WHAT THE TASK ASKS: In the records that follow, show each line where the word "migrations" is present.

===== PROVIDED DATA

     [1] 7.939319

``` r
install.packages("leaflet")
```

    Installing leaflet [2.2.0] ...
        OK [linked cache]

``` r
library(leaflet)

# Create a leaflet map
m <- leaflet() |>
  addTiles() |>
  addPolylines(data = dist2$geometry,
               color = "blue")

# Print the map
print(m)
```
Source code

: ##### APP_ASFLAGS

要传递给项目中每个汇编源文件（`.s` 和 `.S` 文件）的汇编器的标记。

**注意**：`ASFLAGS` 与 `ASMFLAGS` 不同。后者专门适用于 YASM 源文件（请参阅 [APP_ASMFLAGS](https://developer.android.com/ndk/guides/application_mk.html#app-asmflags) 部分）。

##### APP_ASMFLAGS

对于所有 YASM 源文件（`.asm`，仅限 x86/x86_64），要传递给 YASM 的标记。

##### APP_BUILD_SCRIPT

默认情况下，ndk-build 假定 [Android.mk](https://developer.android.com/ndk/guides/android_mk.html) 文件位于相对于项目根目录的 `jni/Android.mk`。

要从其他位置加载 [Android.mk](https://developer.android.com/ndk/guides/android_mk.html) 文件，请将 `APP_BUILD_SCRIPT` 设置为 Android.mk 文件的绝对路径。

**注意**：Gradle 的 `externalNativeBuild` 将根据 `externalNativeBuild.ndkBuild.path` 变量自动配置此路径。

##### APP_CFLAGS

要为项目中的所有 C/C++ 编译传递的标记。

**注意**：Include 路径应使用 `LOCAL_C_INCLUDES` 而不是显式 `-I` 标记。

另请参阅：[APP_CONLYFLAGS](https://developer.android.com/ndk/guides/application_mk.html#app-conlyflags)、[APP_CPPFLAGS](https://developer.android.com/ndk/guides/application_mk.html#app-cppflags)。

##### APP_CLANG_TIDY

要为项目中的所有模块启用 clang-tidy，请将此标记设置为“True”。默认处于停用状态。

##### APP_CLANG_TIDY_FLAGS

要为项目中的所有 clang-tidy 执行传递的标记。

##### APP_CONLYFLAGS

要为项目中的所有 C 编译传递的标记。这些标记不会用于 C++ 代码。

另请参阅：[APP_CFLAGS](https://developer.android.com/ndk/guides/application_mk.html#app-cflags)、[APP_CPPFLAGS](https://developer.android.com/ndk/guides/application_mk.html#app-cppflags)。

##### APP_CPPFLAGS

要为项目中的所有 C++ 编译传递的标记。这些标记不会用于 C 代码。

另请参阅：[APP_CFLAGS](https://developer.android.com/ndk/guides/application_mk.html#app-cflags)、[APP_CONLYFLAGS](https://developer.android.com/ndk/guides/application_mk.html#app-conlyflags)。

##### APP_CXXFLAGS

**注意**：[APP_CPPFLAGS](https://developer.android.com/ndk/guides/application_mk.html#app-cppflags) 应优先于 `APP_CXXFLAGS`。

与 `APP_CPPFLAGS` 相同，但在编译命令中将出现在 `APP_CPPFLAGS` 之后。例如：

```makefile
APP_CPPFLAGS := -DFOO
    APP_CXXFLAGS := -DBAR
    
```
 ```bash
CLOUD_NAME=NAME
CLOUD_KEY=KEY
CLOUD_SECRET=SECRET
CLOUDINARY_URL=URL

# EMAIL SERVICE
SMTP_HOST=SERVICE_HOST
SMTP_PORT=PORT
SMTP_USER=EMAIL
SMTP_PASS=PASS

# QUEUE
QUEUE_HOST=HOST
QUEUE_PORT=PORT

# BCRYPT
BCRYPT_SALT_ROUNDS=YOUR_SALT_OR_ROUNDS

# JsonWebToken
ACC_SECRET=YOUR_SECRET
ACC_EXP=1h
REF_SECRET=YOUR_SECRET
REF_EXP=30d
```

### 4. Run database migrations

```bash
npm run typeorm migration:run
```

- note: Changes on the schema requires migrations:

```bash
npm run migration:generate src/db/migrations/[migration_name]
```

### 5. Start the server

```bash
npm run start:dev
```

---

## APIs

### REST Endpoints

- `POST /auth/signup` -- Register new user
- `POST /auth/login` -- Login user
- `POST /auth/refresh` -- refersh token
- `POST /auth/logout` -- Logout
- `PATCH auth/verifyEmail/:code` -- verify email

==========

FINISHED TASK:
### 4. Run database migrations
- note: Changes on the schema requires migrations:
npm run migration:generate src/db/migrations/[migration_name]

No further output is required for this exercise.